◆ **Work item**: Lay out the lines below as a Markdown table with the columns Row and Line. Number each row, skip the blank lines, and leave the pictures out.

◆ **Data records**:

—————

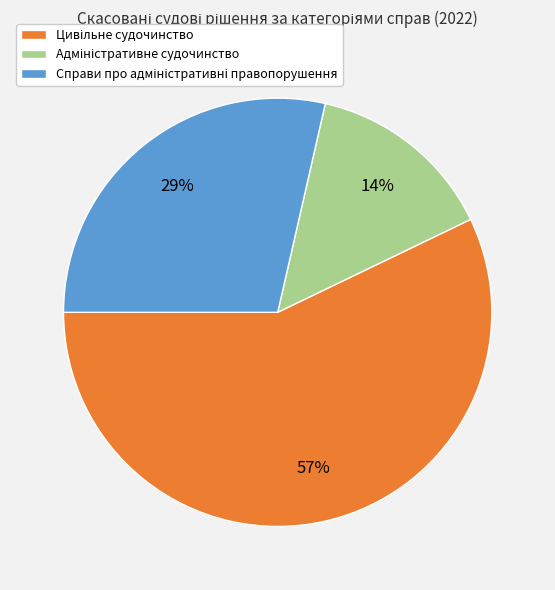

Does any single category account for the majority?

Yes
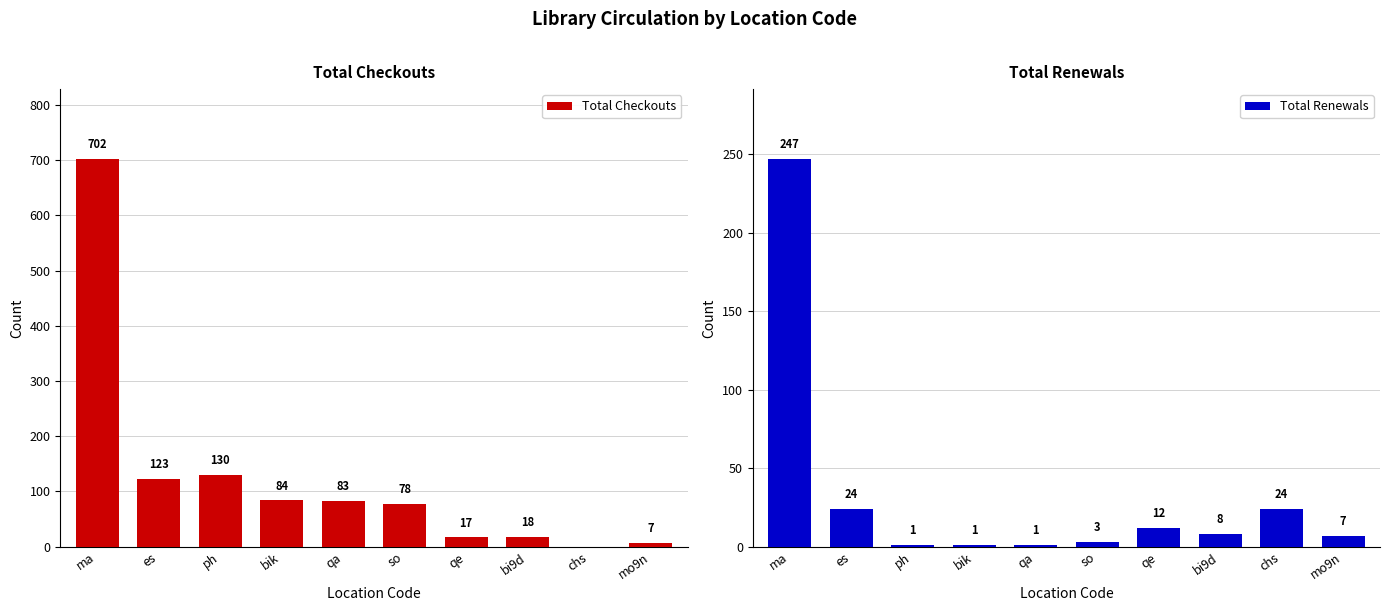

True or false: Total Renewals has a value of 4 at mo9n.

False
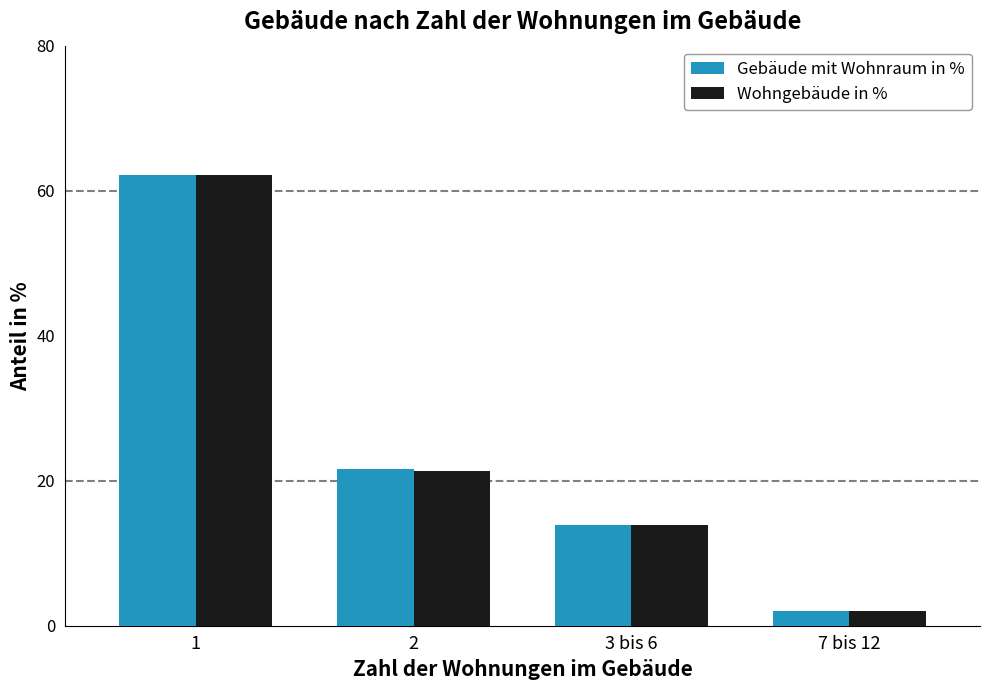

Reading left to right, transcribe all the data shown in this chart.

Gebäude mit Wohnraum in %: 1=62.2	2=21.6	3 bis 6=13.9	7 bis 12=2.0
Wohngebäude in %: 1=62.1	2=21.4	3 bis 6=13.8	7 bis 12=2.0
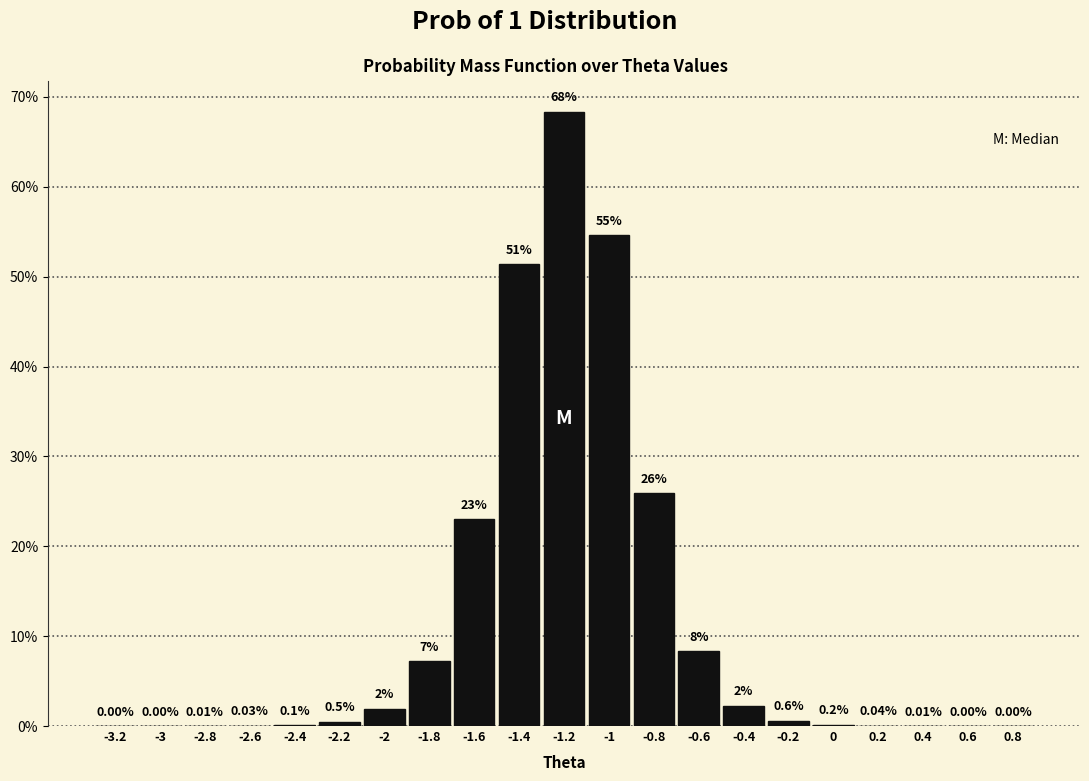

Are the bars horizontal?

No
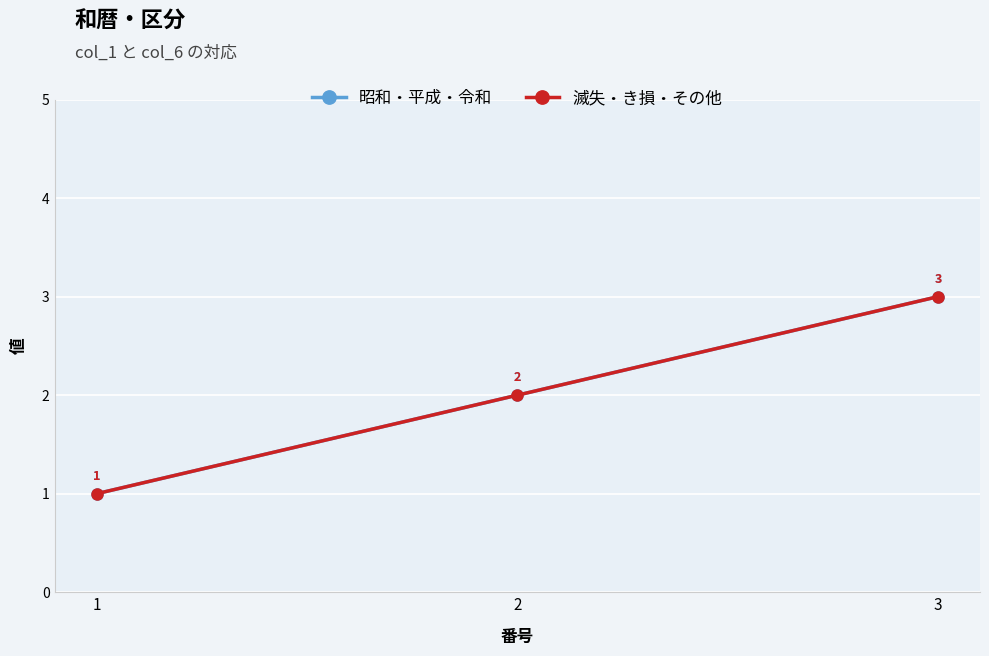

What is the value of the 昭和・平成・令和 point at the 3rd from the left?

3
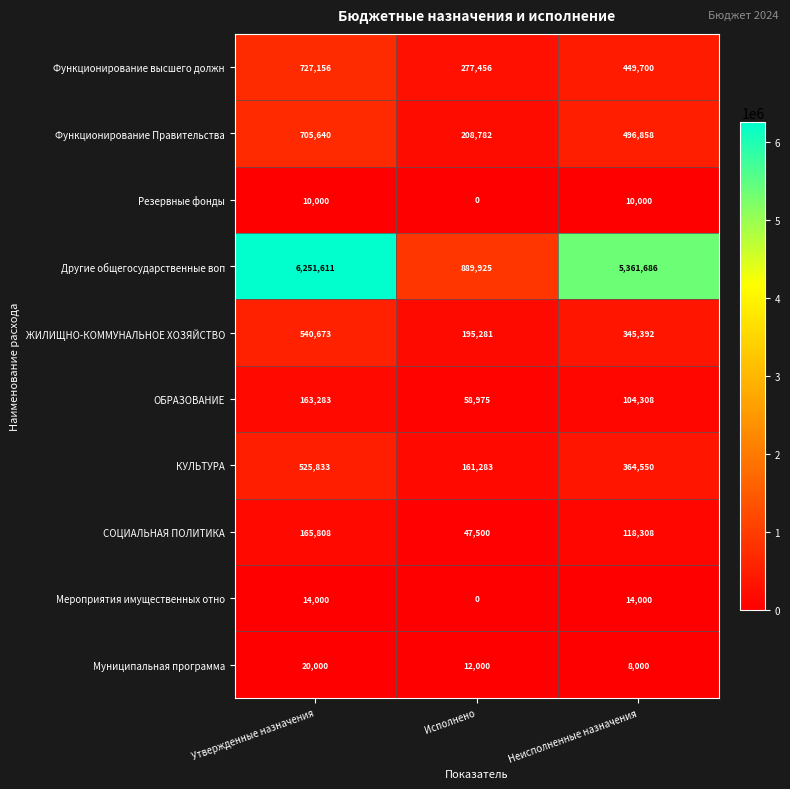

Rank the series at Утвержденные назначения from highest to lowest value.

Другие общегосударственные воп, Функционирование высшего должн, Функционирование Правительства, ЖИЛИЩНО-КОММУНАЛЬНОЕ ХОЗЯЙСТВО, КУЛЬТУРА, СОЦИАЛЬНАЯ ПОЛИТИКА, ОБРАЗОВАНИЕ, Муниципальная программа, Мероприятия имущественных отно, Резервные фонды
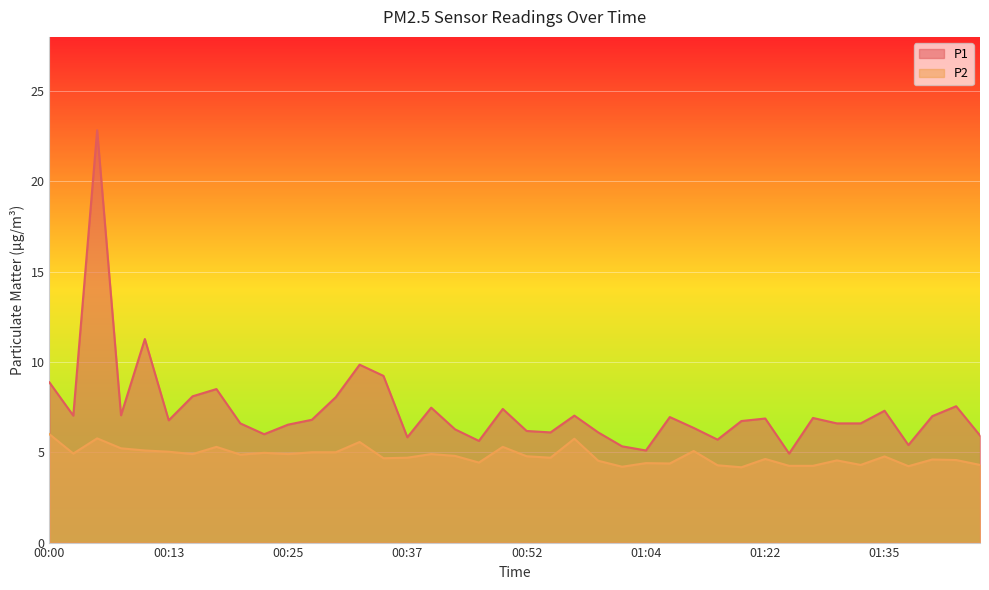

Count the number of categories in the chart.

40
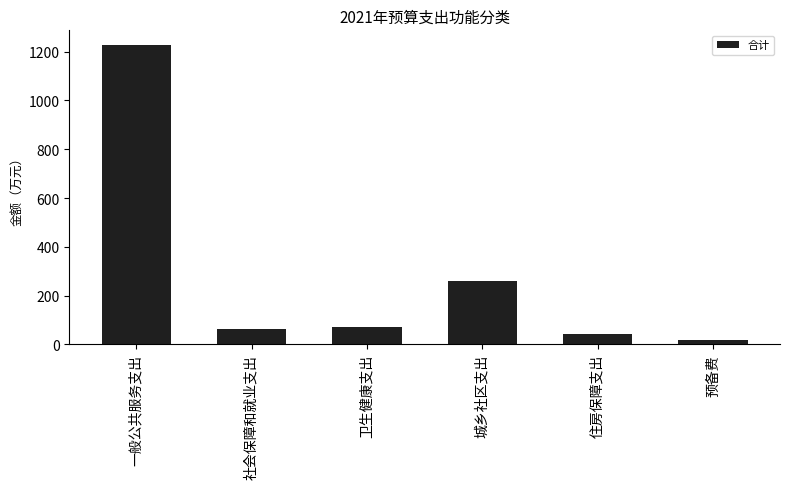

What is the greatest value displayed?

1226.2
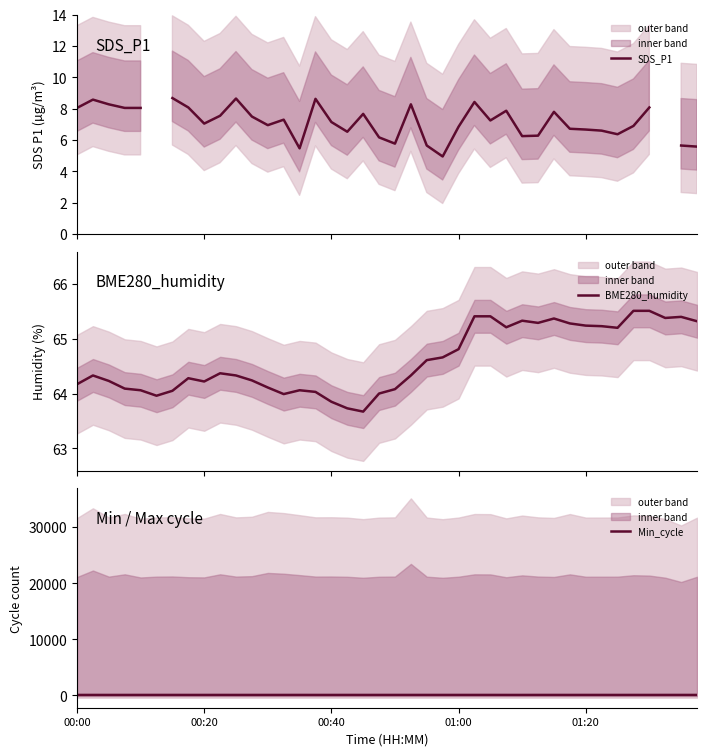

What is the difference between the maximum and minimum values in the Min_cycle series?

3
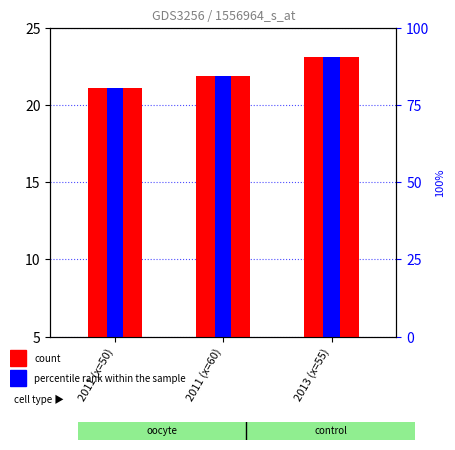

Which category has the lowest value across all series?

2011 (x=50)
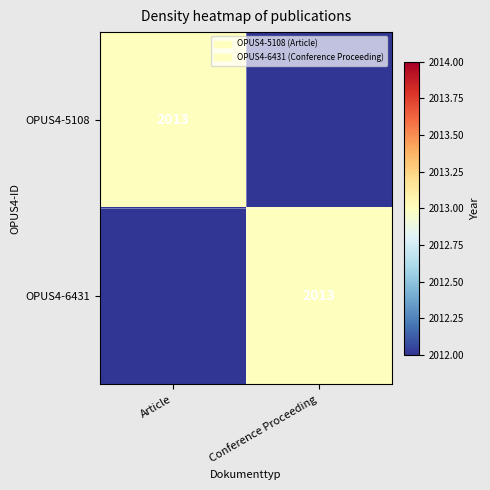

The value of OPUS4-5108 at Article is 2013. True or false?

True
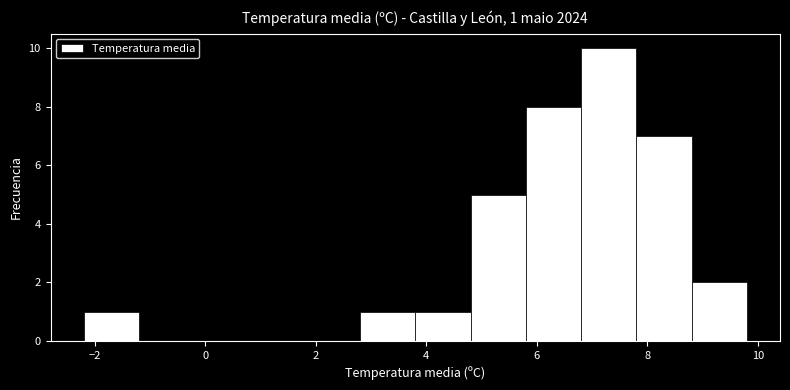

Which range on the x-axis has the tallest bar?

6.8 to 7.8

—————

◆ **The answer**:
| Row | Line |
|---|---|
| 1 | Does any single category account for the majority? |
| 2 | Yes |
| 3 | True or false: Total Renewals has a value of 4 at mo9n. |
| 4 | False |
| 5 | Reading left to right, transcribe all the data shown in this chart. |
| 6 | Gebäude mit Wohnraum in %: 1=62.2	2=21.6	3 bis 6=13.9	7 bis 12=2.0 |
| 7 | Wohngebäude in %: 1=62.1	2=21.4	3 bis 6=13.8	7 bis 12=2.0 |
| 8 | Are the bars horizontal? |
| 9 | No |
| 10 | What is the value of the 昭和・平成・令和 point at the 3rd from the left? |
| 11 | 3 |
| 12 | Rank the series at Утвержденные назначения from highest to lowest value. |
| 13 | Другие общегосударственные воп, Функционирование высшего должн, Функционирование Правительства, ЖИЛИЩНО-КОММУНАЛЬНОЕ ХОЗЯЙСТВО, КУЛЬТУРА, СОЦИАЛЬНАЯ ПОЛИТИКА, ОБРАЗОВАНИЕ, Муниципальная программа, Мероприятия имущественных отно, Резервные фонды |
| 14 | Count the number of categories in the chart. |
| 15 | 40 |
| 16 | What is the greatest value displayed? |
| 17 | 1226.2 |
| 18 | What is the difference between the maximum and minimum values in the Min_cycle series? |
| 19 | 3 |
| 20 | Which category has the lowest value across all series? |
| 21 | 2011 (x=50) |
| 22 | The value of OPUS4-5108 at Article is 2013. True or false? |
| 23 | True |
| 24 | Which range on the x-axis has the tallest bar? |
| 25 | 6.8 to 7.8 |